Ex-president sued for Katrina damage
Attorneys for former Jefferson Parish President Aaron Broussard are asking a district court judge to drop the remaining charge of willful misconduct against him in a civil lawsuit over his order to evacuate pump operators as Hurricane Katrina approached.
The motion for summary judgment was filed Tuesday by attorneys for Broussard. Judge John Peytavin, a retired judge brought in to preside over the case at the 24th Judicial District Court, set a hearing date for Sept. 19.
Jefferson Parish is also named in the class-action lawsuit, which was filed by a group led by Chicago Property Interests LLC, seeking damages for the destruction caused by the flooding.
Broussard, who is serving a 46-month federal sentence for political corruption, was found by a Louisiana 5th Circuit appellate court in 2008 to be immune to allegations of ordinary negligence in making the evacuation order, but not potential willful misconduct.

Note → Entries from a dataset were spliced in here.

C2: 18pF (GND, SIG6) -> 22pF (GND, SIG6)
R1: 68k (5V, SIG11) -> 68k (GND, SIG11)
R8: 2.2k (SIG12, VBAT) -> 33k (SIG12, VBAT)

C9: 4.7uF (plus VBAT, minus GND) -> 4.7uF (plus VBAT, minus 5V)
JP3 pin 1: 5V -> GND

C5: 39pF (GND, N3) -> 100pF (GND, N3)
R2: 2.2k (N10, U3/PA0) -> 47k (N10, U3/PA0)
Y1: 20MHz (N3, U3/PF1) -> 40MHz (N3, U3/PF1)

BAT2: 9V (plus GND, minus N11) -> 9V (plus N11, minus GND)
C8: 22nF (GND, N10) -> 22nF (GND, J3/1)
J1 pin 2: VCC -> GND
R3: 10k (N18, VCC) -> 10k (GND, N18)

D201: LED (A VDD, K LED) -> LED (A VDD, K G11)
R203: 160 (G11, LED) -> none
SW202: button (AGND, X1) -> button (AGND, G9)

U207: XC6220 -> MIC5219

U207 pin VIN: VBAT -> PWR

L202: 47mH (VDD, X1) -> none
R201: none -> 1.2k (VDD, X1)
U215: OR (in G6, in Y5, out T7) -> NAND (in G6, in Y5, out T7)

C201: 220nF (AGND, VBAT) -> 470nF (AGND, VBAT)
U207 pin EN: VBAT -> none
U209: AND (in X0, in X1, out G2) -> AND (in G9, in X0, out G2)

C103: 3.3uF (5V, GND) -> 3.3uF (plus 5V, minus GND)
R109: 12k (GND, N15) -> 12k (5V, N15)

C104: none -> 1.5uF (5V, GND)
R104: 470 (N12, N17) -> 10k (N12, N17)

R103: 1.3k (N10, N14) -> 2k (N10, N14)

The evacuation of parish personnel on the afternoon of Aug. 28 was part of the so-called “Doomsday Plan” that kicked in with the confirmed forecast of a Category 4 storm or greater, the motion said.
As a standard part of the Emergency Operations Plan, it cannot legally be considered willful misconduct, Broussard’s attorneys said.
The motion cited two previous Katrina-related cases in support of dropping Broussard as a defendant.
One potentially helpful decision was a summary judgment from the Louisiana 4th Circuit Court of Appeal in favor of St. Bernard Parish in a suit alleging willful misconduct, while the 4th Circuit also found that the state of Louisiana and the city of New Orleans had total immunity in the death of a woman at the Ernest N. Morial Convention Center.
The motion also pointed out that a 2008 change in state law allows essential and critical workforce to be evacuated.
“If an order to evacuate the pump operators in 2008 or today would be immune under the emergency statute,” the motion asked, “how can it be willful misconduct in 2005?”